:: Document passage ::
- Opening Delimiter -
I still have no particularly strong opinion on this - other the 
reluctance i expressed already in the previous threads. My arguments 
are not reflected (and not addressed) in the changelog AFAICS, so 
let me repeat them here:

Firstly, it doesnt really matter in practice because such use is 
very rare and non-spinlocked access to IO regions is even rarer.

What caused 2c5643b1 was that right now we have ugly per driver
#defines and inlines for readq/writeq. See:

  git grep 'define.*readq' drivers/

for a rough estimation of what the current practices are. The 32-bit 
wrapper we added 6 months ago is the obvious implementation on x86 
and that it matches existing wrappers.

Atomicity of a 64-bit IO space access on 32-bit platforms, on an 
unknown-bitness transport (it might even be a 64-bit PCI device 
bridged over a 32-bit bridge) is obviously not guaranteed.

Not even 64-bit-on-64-bit is really guaranteed to be atomic. The 
bitness here is what the CPU runs its _own_ code in (and how it 
accesses its cached memory space) - it does not transform over to 
the uncached IO bus.
- Closing Delimiter -
:: Data provided ::
- Opening Delimiter -
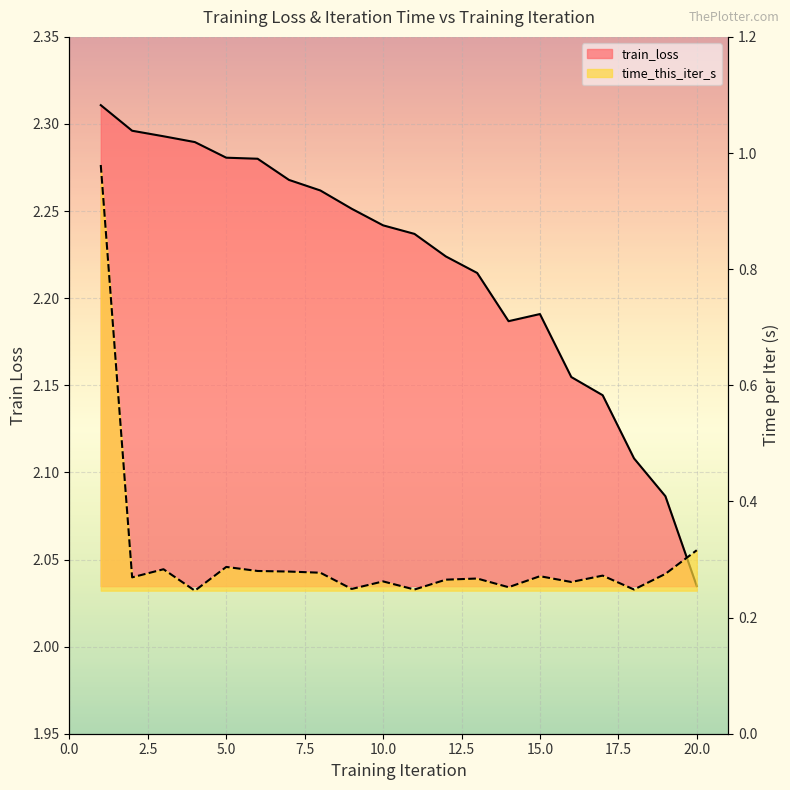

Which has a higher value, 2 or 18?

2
- Closing Delimiter -
- Opening Delimiter -
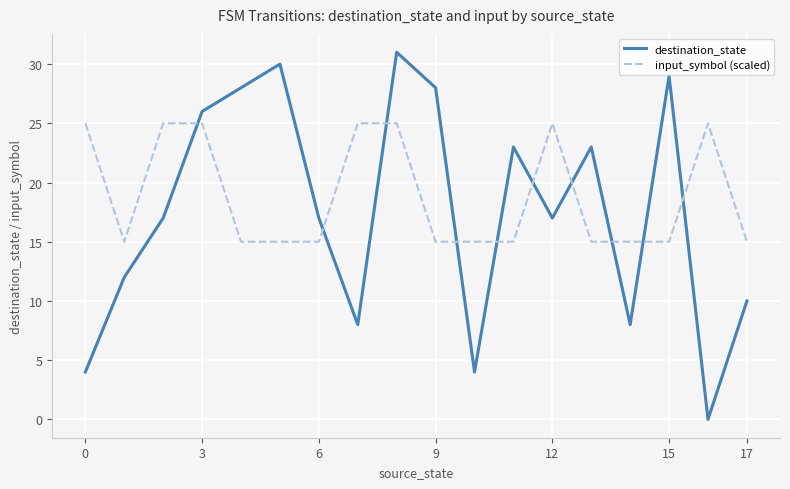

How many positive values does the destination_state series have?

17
- Closing Delimiter -
:: Exercise tasks ::
1. List every distinct hyphenated term in the message about 64-bit IO access, giving each one only once.
2. Write the next part of the message about 64-bit IO access, following on from its last sentence.
The records are separate material and have no connection to the text.

:: Expected outputs ::
1. non-spinlocked, 32-bit, 64-bit, unknown-bitness, 64-bit-on-64-bit

2.
So trying to suggest that 64-bit readq/writeq when running on a 
64-bit kernel is somehow atomic (or can be made atomic) is really 
wrong IMO. The 32-bit wrapper is simply the expression of how the 
CPU would do a 64-bit access even in 64-bit mode anyway [if the 
transport is 32-bit].

aligned 32-bit access can be assumed atomic to a certain degree by 
virtue of PCI being 32 bit or better - but assuming any 64-bit 
IO-space read/write atomicity is wrong on many levels.

Driver authors will have to think about it anyway _even on 64-bit_, 
regardless of the existence of a 32-bit fallback.

A driver and hw _might_ be quirky and might require atomicity or 
might define a different order of access ... but then _that_ driver 
should become ugly, not all the others, right?

So my (slight) preference would be to keep the default generic 
implementation and not make any atomicity guarantees - we never made 
any. _If_ you want atomicity then provide a readq_atomic() / 
writeq_atomic() facility, with various higher level checks that make 
it sure that the IO transport is really atomic. (i dont see this 
happening any time soon for anything else but some really rare 
high-end IO transport.)

For the common case of there not being any atomicity assumption on 
the driver case it should result in cleaner code. (assuming all 
other 64-bit architectures implement a fallback too)

But ... i might be wrong about it, so i've Cc:-ed Linus who usually 
has a rather strong opinion about IO APIs. I'll apply the patch if 
Linus acks it (or Linus might take it straight out of email).